What stays the same?
-
High quality
-
Regular releases
-
Backwards Compatibility guarantees on the API, following Semantic Versioning.
-
Our engineers answer questions on Stack Overflow.
-
Open culture. Talk to us on GitHub discussions!
Why did you name it Timefold?
Because we fold time and space to plan your operations.
How do I upgrade from OptaPlanner to Timefold?
Upgrade from OptaPlanner to Timefold Solver Community Edition today. It only takes 2 minutes.
Run the command below to upgrade your code automatically. Do a test run of the solver and commit the changes. If it doesn’t work, just revert it instead and submit an issue. We’ll fix it with the highest priority.

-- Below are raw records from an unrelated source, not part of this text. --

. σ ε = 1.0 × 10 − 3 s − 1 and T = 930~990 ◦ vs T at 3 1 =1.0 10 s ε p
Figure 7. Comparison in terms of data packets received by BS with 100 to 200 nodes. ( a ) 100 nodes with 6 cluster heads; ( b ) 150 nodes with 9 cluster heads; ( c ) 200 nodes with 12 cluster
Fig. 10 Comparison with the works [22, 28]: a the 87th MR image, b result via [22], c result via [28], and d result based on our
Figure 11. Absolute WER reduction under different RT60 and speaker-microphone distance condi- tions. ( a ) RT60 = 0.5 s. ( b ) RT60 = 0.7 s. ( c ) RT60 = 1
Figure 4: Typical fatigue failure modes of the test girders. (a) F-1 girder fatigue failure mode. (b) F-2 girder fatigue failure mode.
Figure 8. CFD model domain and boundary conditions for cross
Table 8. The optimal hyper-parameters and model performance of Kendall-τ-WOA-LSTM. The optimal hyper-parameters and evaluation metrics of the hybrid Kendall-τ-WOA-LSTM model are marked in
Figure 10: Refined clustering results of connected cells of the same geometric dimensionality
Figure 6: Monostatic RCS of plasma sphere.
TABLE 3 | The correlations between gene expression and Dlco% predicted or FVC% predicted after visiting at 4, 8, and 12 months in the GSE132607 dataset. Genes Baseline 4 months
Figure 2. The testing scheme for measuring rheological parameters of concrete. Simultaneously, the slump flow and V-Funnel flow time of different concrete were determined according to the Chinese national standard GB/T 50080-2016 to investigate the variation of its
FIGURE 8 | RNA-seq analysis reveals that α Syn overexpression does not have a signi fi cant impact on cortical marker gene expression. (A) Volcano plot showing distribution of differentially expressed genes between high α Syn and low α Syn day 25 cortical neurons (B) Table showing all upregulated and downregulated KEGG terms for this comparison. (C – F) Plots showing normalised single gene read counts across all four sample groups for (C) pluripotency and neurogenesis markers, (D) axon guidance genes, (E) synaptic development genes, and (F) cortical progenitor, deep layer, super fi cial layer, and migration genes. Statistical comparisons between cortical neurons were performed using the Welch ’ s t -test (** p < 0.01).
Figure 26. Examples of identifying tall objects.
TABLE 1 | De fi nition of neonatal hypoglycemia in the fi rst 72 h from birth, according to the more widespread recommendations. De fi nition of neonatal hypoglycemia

mvn org.openrewrite.maven:rewrite-maven-plugin:5.44.0:run -Drewrite.recipeArtifactCoordinates=ai.timefold.solver:timefold-solver-migration:1.16.0 -Drewrite.activeRecipes=ai.timefold.solver.migration.ToLatest
curl https://timefold.ai/product/upgrade/upgrade-timefold.gradle > upgrade-timefold.gradle ; gradle -Dorg.gradle.jvmargs=-Xmx2G -Dorg.gradle.jvmargs='-Dfile.encoding=UTF-8' --init-script upgrade-timefold.gradle rewriteRun -DtimefoldSolverVersion=1.16.0 ; rm upgrade-timefold.gradle
Timefold Solver 1.x does not support scoreDRL
, nor is it upgraded automatically.
If you’re still using scoreDRL
from OptaPlanner 7.x,
please upgrade to Constraint Streams first.